Post-war, when things were still grim, the Colonial Office realised that TT needed many more jobs to sustain the growing population, as the recent line-up for Guyanese jobs indicates we do now.
Although in 1910, the British Navy had switched from coal to oil as a fuel, and TT was ahead of the entire world in the commercial production of oil, with a product essential to the war effort, we were still a colony and could not use the proceeds for our own development. There was a war on. It changed everything. But awareness of the internationalisation of trade and economies had begun as a result.
As early as 1947 the Colonial Secretariat appointed Sir John Shaw, as the governor, to survey the fields of finance, economics, production and development. As a result, an Industrial Development Corporation was set up in 1959 (these things take time) and several disconnected bits of incentive legislation that had been enacted and run over ten years by TT administrators were evaluated. How were we doing?
It was realised that – and this won’t surprise anyone – insufficient or no data had been kept to be able to evaluate the incentive performance. If you don’t measure, you can’t manage.

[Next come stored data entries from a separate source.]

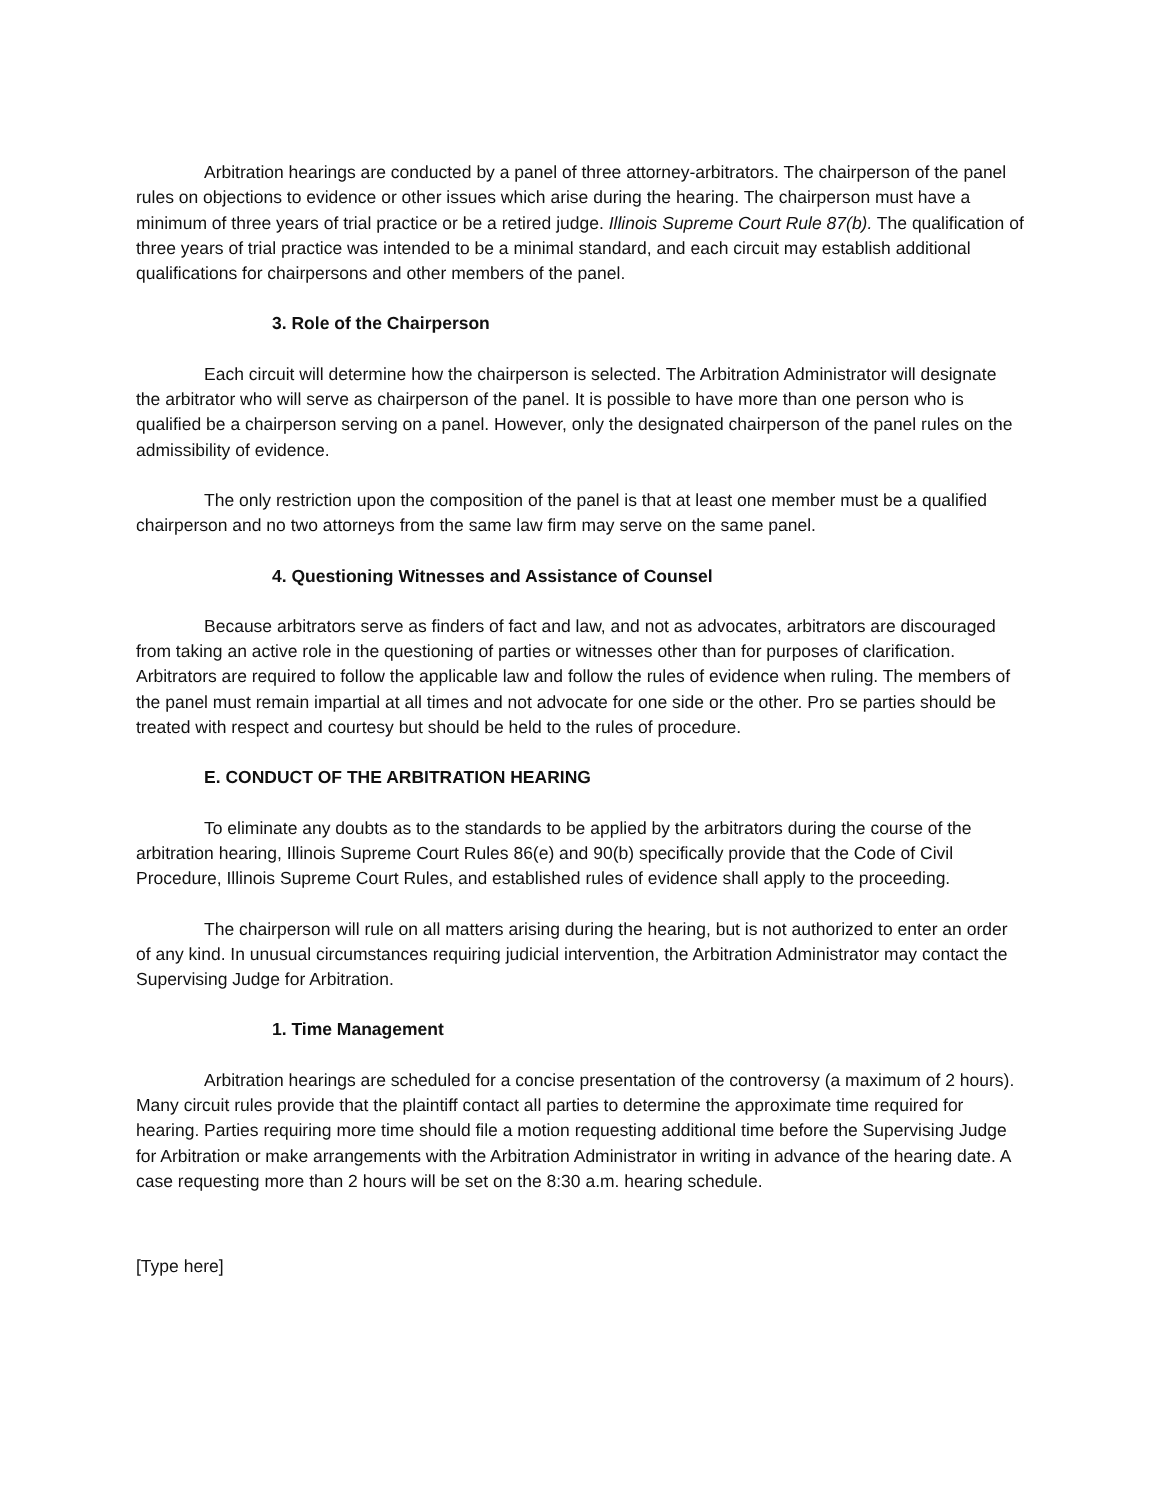Arbitration hearings are conducted by a panel of three attorney-arbitrators. The chairperson of the panel rules on objections to evidence or other issues which arise during the hearing. The chairperson must have a minimum of three years of trial practice or be a retired judge. Illinois Supreme Court Rule 87(b). The qualification of three years of trial practice was intended to be a minimal standard, and each circuit may establish additional qualifications for chairpersons and other members of the panel.
3. Role of the Chairperson
Each circuit will determine how the chairperson is selected. The Arbitration Administrator will designate the arbitrator who will serve as chairperson of the panel. It is possible to have more than one person who is qualified be a chairperson serving on a panel. However, only the designated chairperson of the panel rules on the admissibility of evidence.
The only restriction upon the composition of the panel is that at least one member must be a qualified chairperson and no two attorneys from the same law firm may serve on the same panel.
4. Questioning Witnesses and Assistance of Counsel
Because arbitrators serve as finders of fact and law, and not as advocates, arbitrators are discouraged from taking an active role in the questioning of parties or witnesses other than for purposes of clarification. Arbitrators are required to follow the applicable law and follow the rules of evidence when ruling. The members of the panel must remain impartial at all times and not advocate for one side or the other. Pro se parties should be treated with respect and courtesy but should be held to the rules of procedure.
E. CONDUCT OF THE ARBITRATION HEARING
To eliminate any doubts as to the standards to be applied by the arbitrators during the course of the arbitration hearing, Illinois Supreme Court Rules 86(e) and 90(b) specifically provide that the Code of Civil Procedure, Illinois Supreme Court Rules, and established rules of evidence shall apply to the proceeding.
The chairperson will rule on all matters arising during the hearing, but is not authorized to enter an order of any kind. In unusual circumstances requiring judicial intervention, the Arbitration Administrator may contact the Supervising Judge for Arbitration.
1. Time Management
Arbitration hearings are scheduled for a concise presentation of the controversy (a maximum of 2 hours). Many circuit rules provide that the plaintiff contact all parties to determine the approximate time required for hearing. Parties requiring more time should file a motion requesting additional time before the Supervising Judge for Arbitration or make arrangements with the Arbitration Administrator in writing in advance of the hearing date. A case requesting more than 2 hours will be set on the 8:30 a.m. hearing schedule.
[Type here]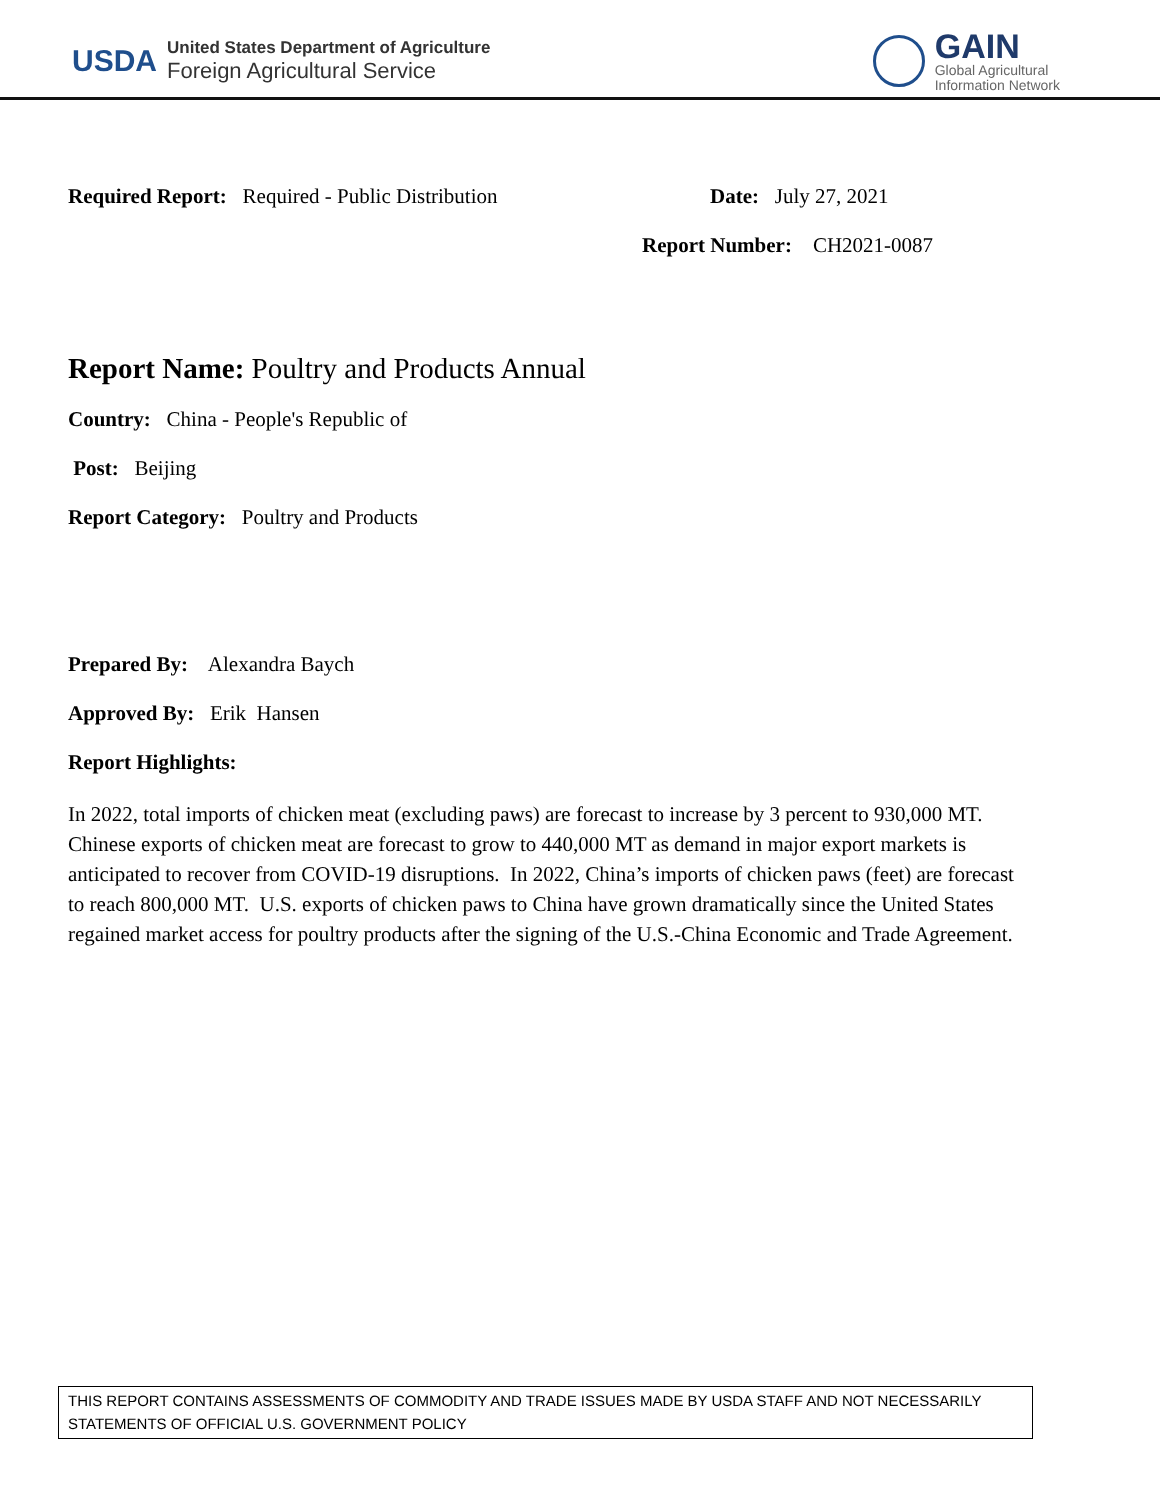USDA
United States Department of Agriculture
Foreign Agricultural Service
GAIN
Global Agricultural
Information Network
Required Report: Required - Public Distribution Date: July 27, 2021
Report Number: CH2021-0087
Report Name: Poultry and Products Annual
Country: China - People's Republic of
Post: Beijing
Report Category: Poultry and Products
Prepared By: Alexandra Baych
Approved By: Erik Hansen
Report Highlights:
In 2022, total imports of chicken meat (excluding paws) are forecast to increase by 3 percent to 930,000 MT. Chinese exports of chicken meat are forecast to grow to 440,000 MT as demand in major export markets is anticipated to recover from COVID-19 disruptions. In 2022, China’s imports of chicken paws (feet) are forecast to reach 800,000 MT. U.S. exports of chicken paws to China have grown dramatically since the United States regained market access for poultry products after the signing of the U.S.-China Economic and Trade Agreement.
THIS REPORT CONTAINS ASSESSMENTS OF COMMODITY AND TRADE ISSUES MADE BY USDA STAFF AND NOT NECESSARILY STATEMENTS OF OFFICIAL U.S. GOVERNMENT POLICY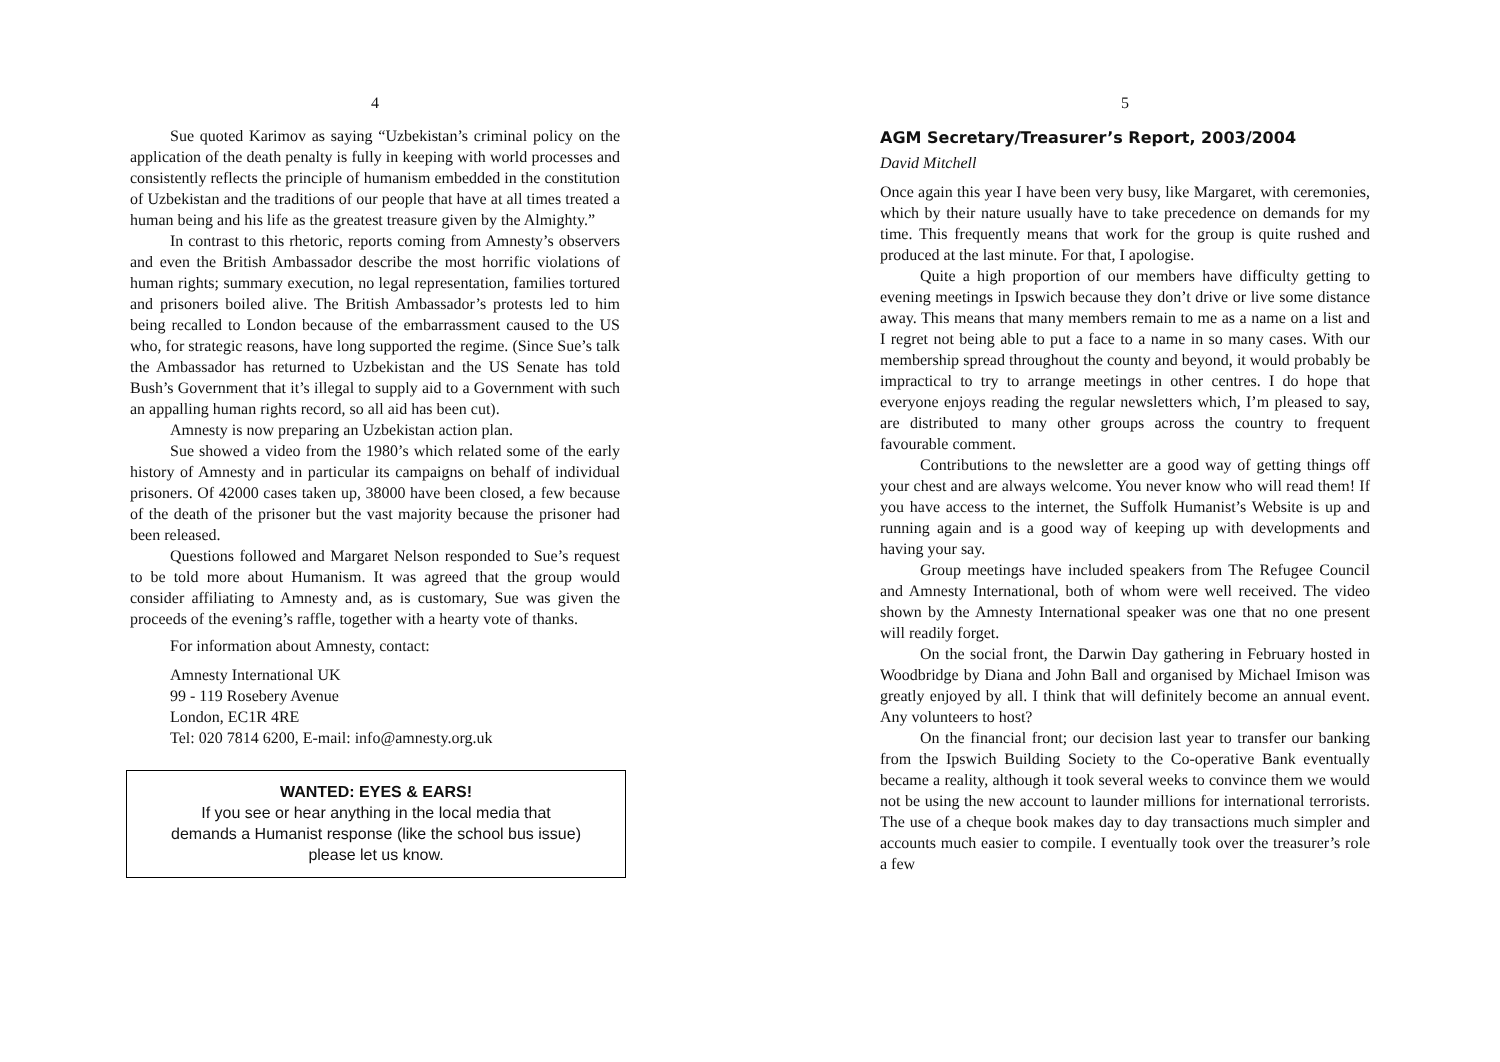4
Sue quoted Karimov as saying “Uzbekistan’s criminal policy on the application of the death penalty is fully in keeping with world processes and consistently reflects the principle of humanism embedded in the constitution of Uzbekistan and the traditions of our people that have at all times treated a human being and his life as the greatest treasure given by the Almighty.”
In contrast to this rhetoric, reports coming from Amnesty’s observers and even the British Ambassador describe the most horrific violations of human rights; summary execution, no legal representation, families tortured and prisoners boiled alive. The British Ambassador’s protests led to him being recalled to London because of the embarrassment caused to the US who, for strategic reasons, have long supported the regime. (Since Sue’s talk the Ambassador has returned to Uzbekistan and the US Senate has told Bush’s Government that it’s illegal to supply aid to a Government with such an appalling human rights record, so all aid has been cut).
Amnesty is now preparing an Uzbekistan action plan.
Sue showed a video from the 1980’s which related some of the early history of Amnesty and in particular its campaigns on behalf of individual prisoners. Of 42000 cases taken up, 38000 have been closed, a few because of the death of the prisoner but the vast majority because the prisoner had been released.
Questions followed and Margaret Nelson responded to Sue’s request to be told more about Humanism. It was agreed that the group would consider affiliating to Amnesty and, as is customary, Sue was given the proceeds of the evening’s raffle, together with a hearty vote of thanks.
For information about Amnesty, contact:
Amnesty International UK
99 - 119 Rosebery Avenue
London, EC1R 4RE
Tel: 020 7814 6200, E-mail: info@amnesty.org.uk
WANTED: EYES & EARS!
If you see or hear anything in the local media that
demands a Humanist response (like the school bus issue)
please let us know.
5
AGM Secretary/Treasurer’s Report, 2003/2004
David Mitchell
Once again this year I have been very busy, like Margaret, with ceremonies, which by their nature usually have to take precedence on demands for my time. This frequently means that work for the group is quite rushed and produced at the last minute. For that, I apologise.
Quite a high proportion of our members have difficulty getting to evening meetings in Ipswich because they don’t drive or live some distance away. This means that many members remain to me as a name on a list and I regret not being able to put a face to a name in so many cases. With our membership spread throughout the county and beyond, it would probably be impractical to try to arrange meetings in other centres. I do hope that everyone enjoys reading the regular newsletters which, I’m pleased to say, are distributed to many other groups across the country to frequent favourable comment.
Contributions to the newsletter are a good way of getting things off your chest and are always welcome. You never know who will read them! If you have access to the internet, the Suffolk Humanist’s Website is up and running again and is a good way of keeping up with developments and having your say.
Group meetings have included speakers from The Refugee Council and Amnesty International, both of whom were well received. The video shown by the Amnesty International speaker was one that no one present will readily forget.
On the social front, the Darwin Day gathering in February hosted in Woodbridge by Diana and John Ball and organised by Michael Imison was greatly enjoyed by all. I think that will definitely become an annual event. Any volunteers to host?
On the financial front; our decision last year to transfer our banking from the Ipswich Building Society to the Co-operative Bank eventually became a reality, although it took several weeks to convince them we would not be using the new account to launder millions for international terrorists. The use of a cheque book makes day to day transactions much simpler and accounts much easier to compile. I eventually took over the treasurer’s role a few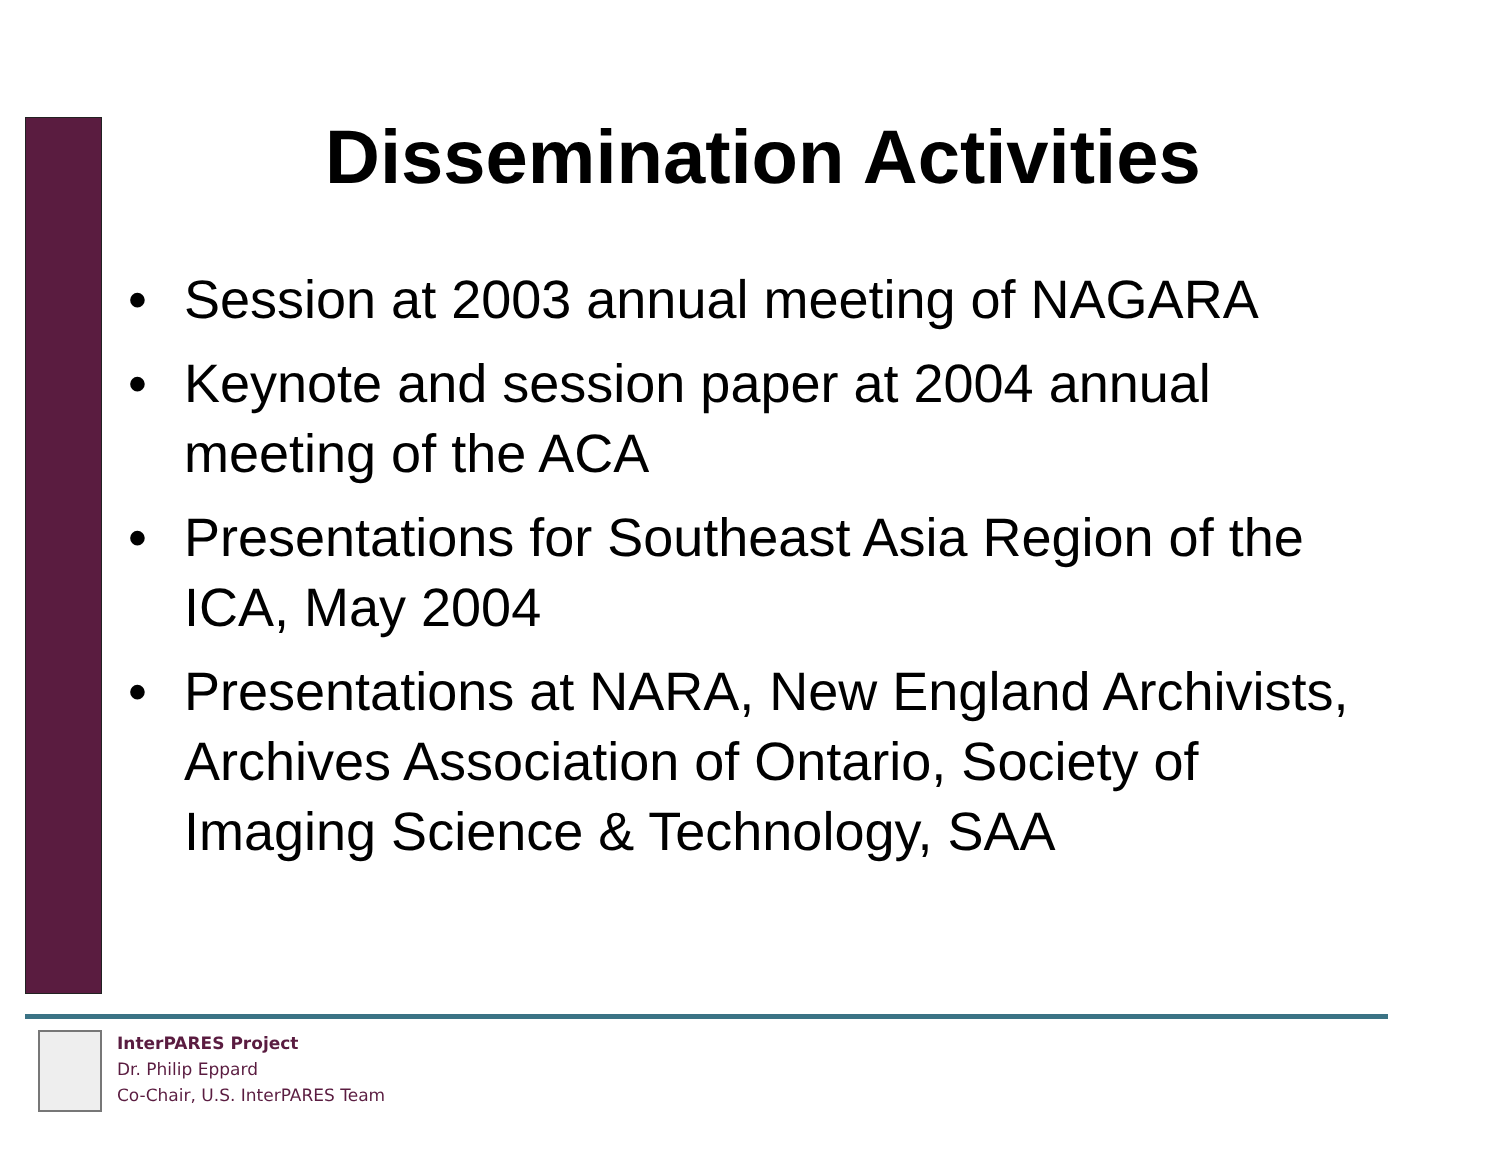Dissemination Activities
• Session at 2003 annual meeting of NAGARA
• Keynote and session paper at 2004 annual meeting of the ACA
• Presentations for Southeast Asia Region of the ICA, May 2004
• Presentations at NARA, New England Archivists, Archives Association of Ontario, Society of Imaging Science & Technology, SAA
InterPARES Project
Dr. Philip Eppard
Co-Chair, U.S. InterPARES Team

The chief incentive had been to provide jobs, but 93 per cent of the industrial development had been in oil and gas, both capital-, not labour-intensive. It made a lot of money for some foreign-based corporations, and tax and royalty money for TT, but created relatively few of the desperately-needed jobs.
Agriculture, which is labour-intensive and sustainable, was left by the wayside. I used to listen to Prof John Spence, year after year in the budget debate, argue and plead the case for agriculture, with a feeling of helpless futility as he was given a polite hearing by the Finance Minister ,and then ignored.
In a Newsday article on October 23, a Central Bank panel set up to re-evaluate the economic sustainability of Carnival was reported as discovering that, as an industry, and a labour-intensive one at that, there was simply not sufficient data to do a proper evaluation of what exists in tourism. No basis, realistically, on which to plan to recognise the labour-intensive potential of this internationalised industry.
Plus ça change...
TT went through over a decade of an import-substitution policy, under the pioneer industry-protection rubric helping to finance new manufacturing industries, supporting those in particular that could produce goods and services to replace imported ones. They could bring in machinery and inputs under tax and tariff-free concessions, some for five, others for ten years – only to discover that nearly all the millions had poured into pioneer enterprises had gone into capital-, not labour-intensive incentives.
Meanwhile, in front of the corporate /government and no longer colonial noses were export-oriented chocolate varieties, marijuana, and hot pepper labour-intensive agricultural products waiting to be developed. Only Angostura bitters made it to the finishing line. Meanwhile, Carnival, calypso, soca, bhajans, chutney, plus a myriad of distinctive cultural varieties that only TT developed, needing some sophisticated international marketing, were just not paid attention.
As for international transposition? Supported by government financial incentives? These were recommended in 1967.
Get onto any public transport in Toronto or London and look at the overhead ads as you travel in the subway or bus and you will see ads for St Lucia, Jamaica often Grenada, but never TT.
As Ken Gordon once said, "How can we attract tourism? We don’t bother to advertise. Not even hurricanes can find us."